We had no problems getting on the plane. It was excessively comfortable and every other transatlantic will suck after this. Fortunately, I think we are getting the same going home from Gatwick. (Foreshadowing!) I did not correctly enter my meal request somehow (probably forgot to save it) but the small plates were adjusted so I did get some food. I also got some sleep, and A. was actually happy on this plane. Wow! It was a red eye, so we left last night and arrived today.

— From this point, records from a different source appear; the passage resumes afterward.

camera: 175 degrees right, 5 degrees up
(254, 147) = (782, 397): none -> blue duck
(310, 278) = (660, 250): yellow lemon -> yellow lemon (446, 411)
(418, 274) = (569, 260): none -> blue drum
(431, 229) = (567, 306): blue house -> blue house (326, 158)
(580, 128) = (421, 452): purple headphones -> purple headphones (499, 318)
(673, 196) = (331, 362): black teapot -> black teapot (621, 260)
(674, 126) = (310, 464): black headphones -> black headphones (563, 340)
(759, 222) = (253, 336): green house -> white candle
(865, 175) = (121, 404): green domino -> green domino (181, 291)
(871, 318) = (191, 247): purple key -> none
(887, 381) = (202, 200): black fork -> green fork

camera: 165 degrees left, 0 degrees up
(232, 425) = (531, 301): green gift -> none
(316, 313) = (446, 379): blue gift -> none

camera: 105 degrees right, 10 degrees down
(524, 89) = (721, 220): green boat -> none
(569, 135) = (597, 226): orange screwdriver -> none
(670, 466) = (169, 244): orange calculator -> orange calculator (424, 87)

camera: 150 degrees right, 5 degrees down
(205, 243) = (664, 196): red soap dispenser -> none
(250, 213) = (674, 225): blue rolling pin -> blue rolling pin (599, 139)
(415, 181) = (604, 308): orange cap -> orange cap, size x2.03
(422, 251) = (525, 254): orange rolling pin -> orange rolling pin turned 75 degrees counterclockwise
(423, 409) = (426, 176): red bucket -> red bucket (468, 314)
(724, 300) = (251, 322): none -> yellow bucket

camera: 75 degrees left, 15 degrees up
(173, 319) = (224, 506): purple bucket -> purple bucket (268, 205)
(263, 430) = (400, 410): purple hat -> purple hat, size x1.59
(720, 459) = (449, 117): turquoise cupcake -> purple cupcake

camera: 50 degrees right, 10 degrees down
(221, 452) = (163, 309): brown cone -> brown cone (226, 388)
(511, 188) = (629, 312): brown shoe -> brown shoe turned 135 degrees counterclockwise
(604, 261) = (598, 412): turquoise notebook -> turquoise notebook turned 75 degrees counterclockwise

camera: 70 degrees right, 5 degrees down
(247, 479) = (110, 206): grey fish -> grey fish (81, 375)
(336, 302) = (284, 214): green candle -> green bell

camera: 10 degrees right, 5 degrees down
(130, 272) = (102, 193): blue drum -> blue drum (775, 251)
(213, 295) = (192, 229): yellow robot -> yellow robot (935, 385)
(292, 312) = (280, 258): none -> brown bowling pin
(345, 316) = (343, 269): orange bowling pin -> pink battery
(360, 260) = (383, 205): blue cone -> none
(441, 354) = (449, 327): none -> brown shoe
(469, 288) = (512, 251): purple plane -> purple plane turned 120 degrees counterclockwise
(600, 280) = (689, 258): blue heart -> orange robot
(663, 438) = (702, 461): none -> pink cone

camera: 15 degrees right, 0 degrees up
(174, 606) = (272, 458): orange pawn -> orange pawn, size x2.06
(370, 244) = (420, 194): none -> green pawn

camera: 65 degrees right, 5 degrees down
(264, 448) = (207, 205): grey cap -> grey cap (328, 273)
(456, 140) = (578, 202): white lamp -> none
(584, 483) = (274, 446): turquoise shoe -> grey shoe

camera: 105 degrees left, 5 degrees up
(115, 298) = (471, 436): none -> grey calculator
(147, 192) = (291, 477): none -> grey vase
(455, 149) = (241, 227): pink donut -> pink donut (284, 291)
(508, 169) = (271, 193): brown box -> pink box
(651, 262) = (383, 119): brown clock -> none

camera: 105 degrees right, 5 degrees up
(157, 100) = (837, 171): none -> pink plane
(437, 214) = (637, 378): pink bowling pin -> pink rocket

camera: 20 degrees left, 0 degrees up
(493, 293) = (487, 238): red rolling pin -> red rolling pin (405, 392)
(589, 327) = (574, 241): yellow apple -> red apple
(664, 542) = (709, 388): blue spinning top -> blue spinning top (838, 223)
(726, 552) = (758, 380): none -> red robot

After we landed, we walked out to taxi stand (because we did carryon only), then over to app pickup, but neither was accessible to R. who was picking us up, so we returned to the terminal, went out to departures. He was able to meet us there, but he was finicky about parking precisely, and we didn’t understand that. We thought he was going to pass us by, and then when we went over to him and he kept adjusting, I thought he was going to hit us. Nerve wracking. I had a horrible headache on the drive up, so I put the mask / headband headphones on and napped. A little difficulty checking in, and they didn’t make me pay for the first night since it was after checking time for today by the time they got it squared away. The Short Stay apartment is close to everything, which is nice. R. and I went to LA Bistro, and I had a lot of bread and Roland’s Aperol Spritz because I was so out of it I ordered a cocktail that tasted great but had gin in it. I also had chicken satay with fries and a salad, and took some of it back to the room with me. I fed A out of the food we brought with us, and we stopped at an Albert Heijn to get stuff for tomorrow morning (croissant for Ali, some fruit and veg to replenish that food). R. checked into Valk, but I put Ali to bed before we went to dinner and she slept through.